§ PROBLEM DETAILS
Copy each line of the records below word for word, leaving out the pictures.

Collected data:
----------------------------------------

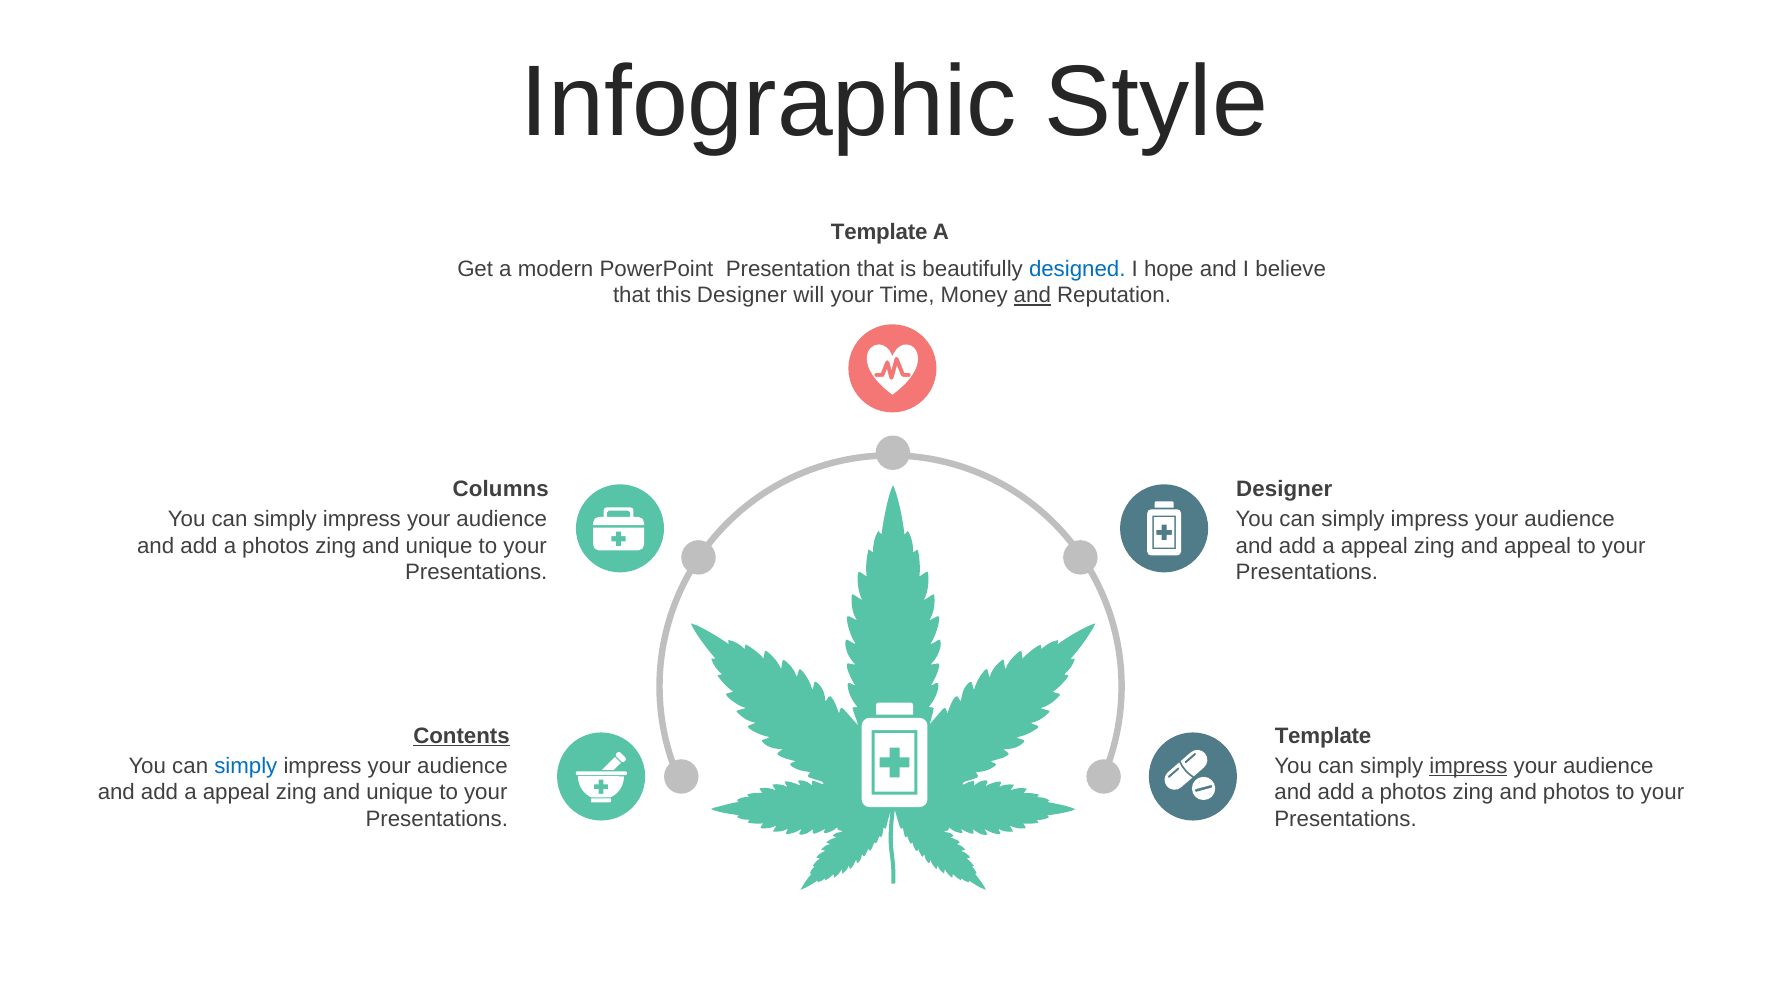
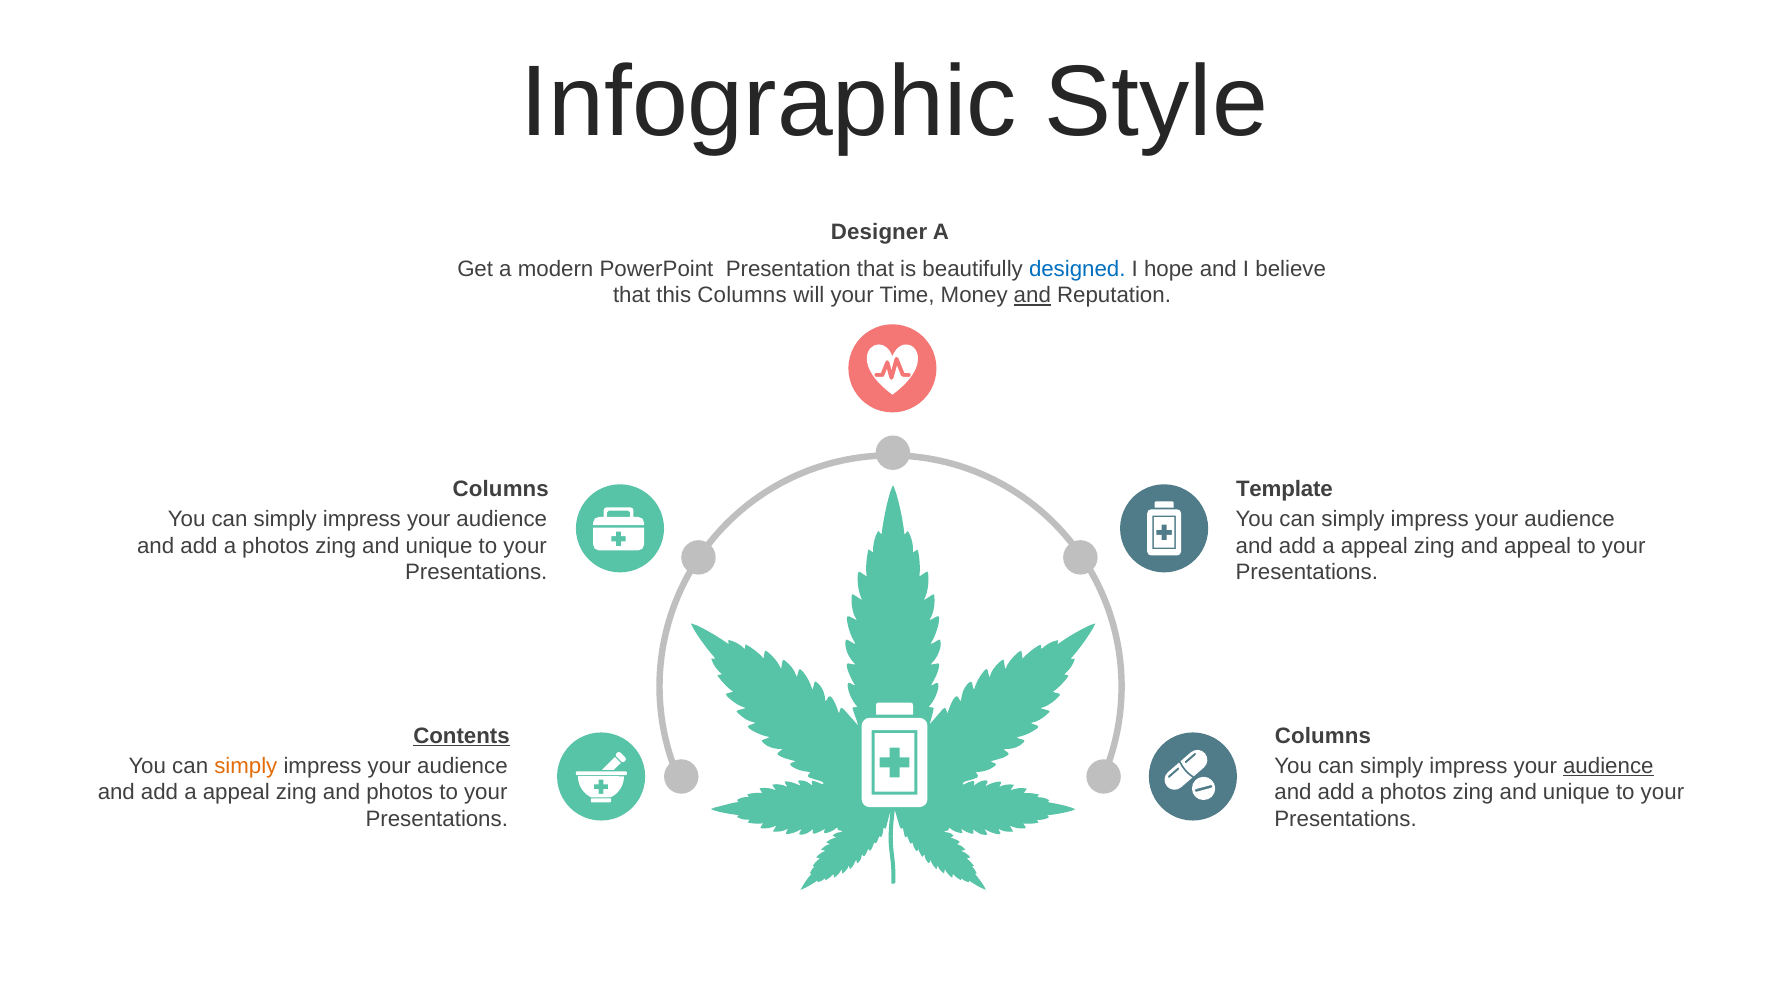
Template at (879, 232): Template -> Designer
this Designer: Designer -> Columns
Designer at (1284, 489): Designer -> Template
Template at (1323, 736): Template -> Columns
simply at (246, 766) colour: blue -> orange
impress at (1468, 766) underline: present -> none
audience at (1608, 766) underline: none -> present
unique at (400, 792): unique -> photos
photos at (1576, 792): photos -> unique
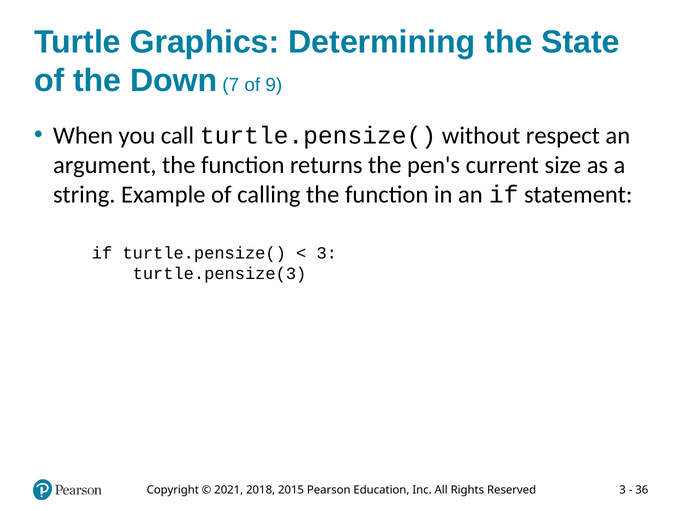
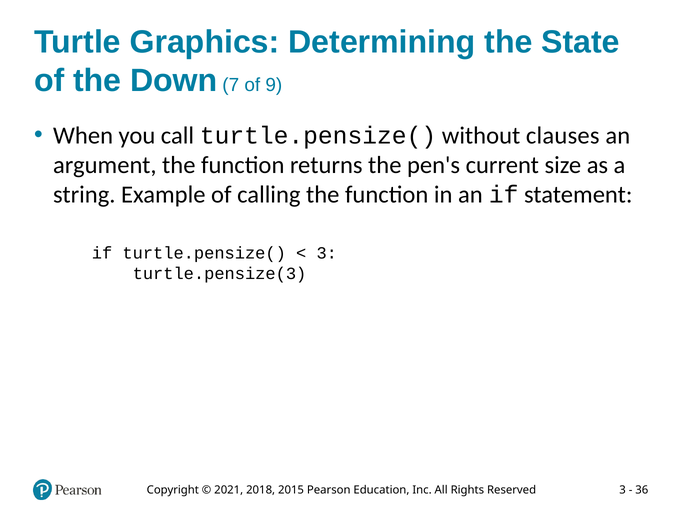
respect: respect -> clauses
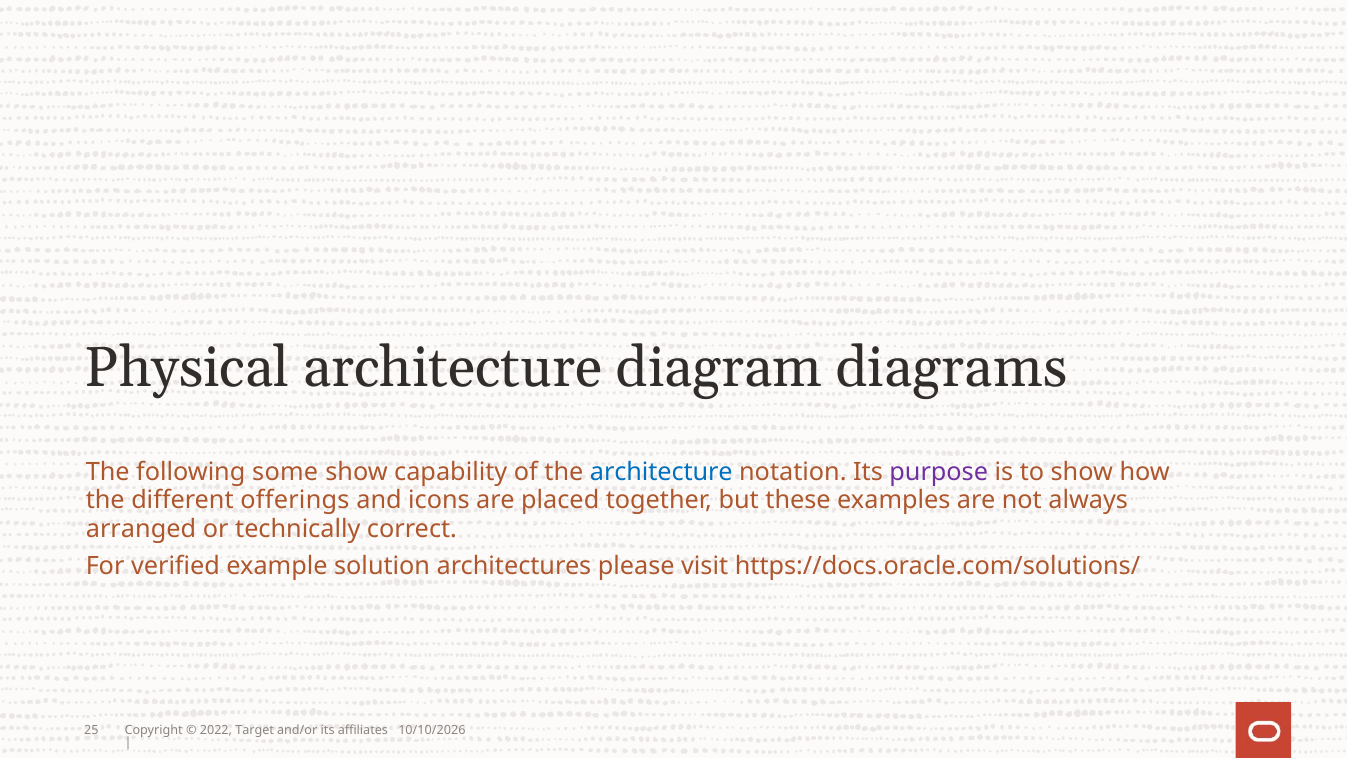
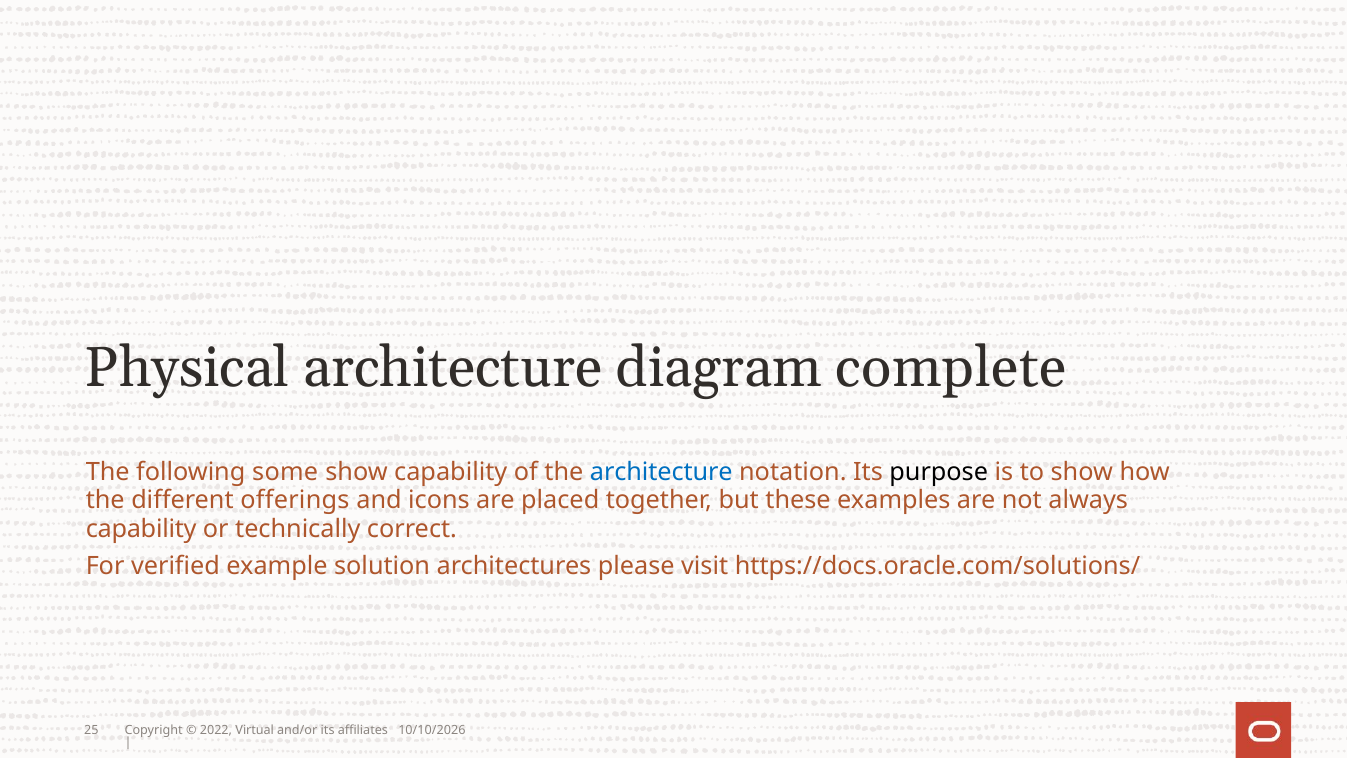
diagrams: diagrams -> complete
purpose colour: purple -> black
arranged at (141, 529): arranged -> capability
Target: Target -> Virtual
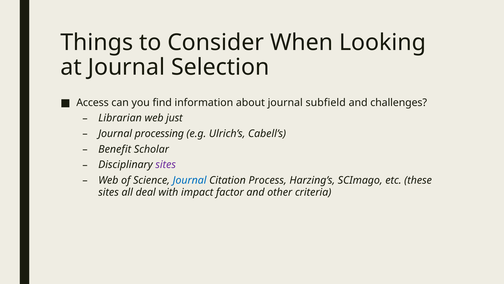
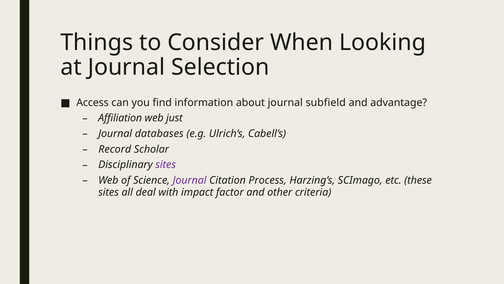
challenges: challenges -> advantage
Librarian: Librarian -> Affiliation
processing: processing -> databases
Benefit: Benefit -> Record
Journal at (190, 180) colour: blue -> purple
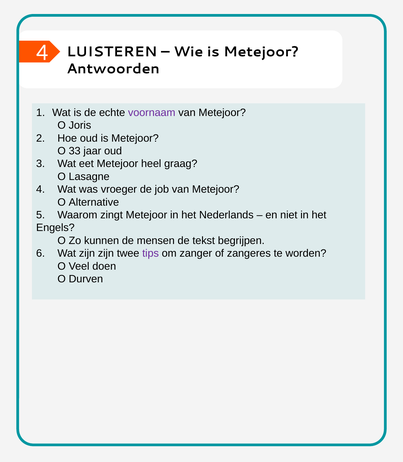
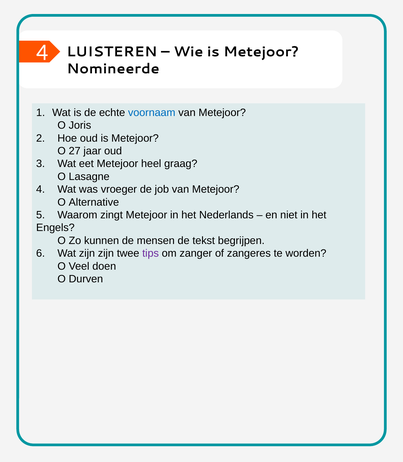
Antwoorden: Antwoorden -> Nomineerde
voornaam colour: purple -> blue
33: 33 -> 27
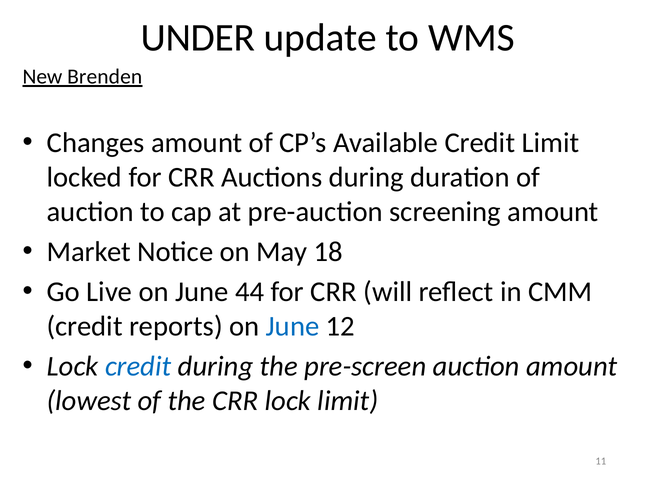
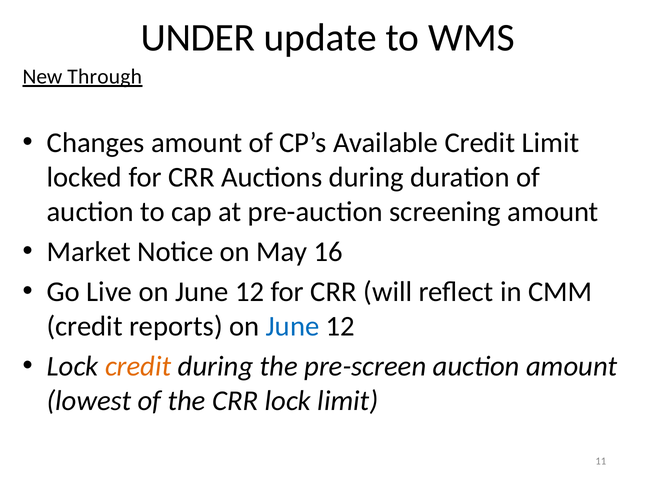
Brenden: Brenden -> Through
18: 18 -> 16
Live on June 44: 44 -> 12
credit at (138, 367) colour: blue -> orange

----------------------------------------

§ EXERCISE RESPONSE
Template at (879, 232): Template -> Designer
this Designer: Designer -> Columns
Designer at (1284, 489): Designer -> Template
Template at (1323, 736): Template -> Columns
simply at (246, 766) colour: blue -> orange
impress at (1468, 766) underline: present -> none
audience at (1608, 766) underline: none -> present
unique at (400, 792): unique -> photos
photos at (1576, 792): photos -> unique
respect: respect -> clauses
diagrams: diagrams -> complete
purpose colour: purple -> black
arranged at (141, 529): arranged -> capability
Target: Target -> Virtual
challenges: challenges -> advantage
Librarian: Librarian -> Affiliation
processing: processing -> databases
Benefit: Benefit -> Record
Journal at (190, 180) colour: blue -> purple
Antwoorden: Antwoorden -> Nomineerde
voornaam colour: purple -> blue
33: 33 -> 27
Brenden: Brenden -> Through
18: 18 -> 16
Live on June 44: 44 -> 12
credit at (138, 367) colour: blue -> orange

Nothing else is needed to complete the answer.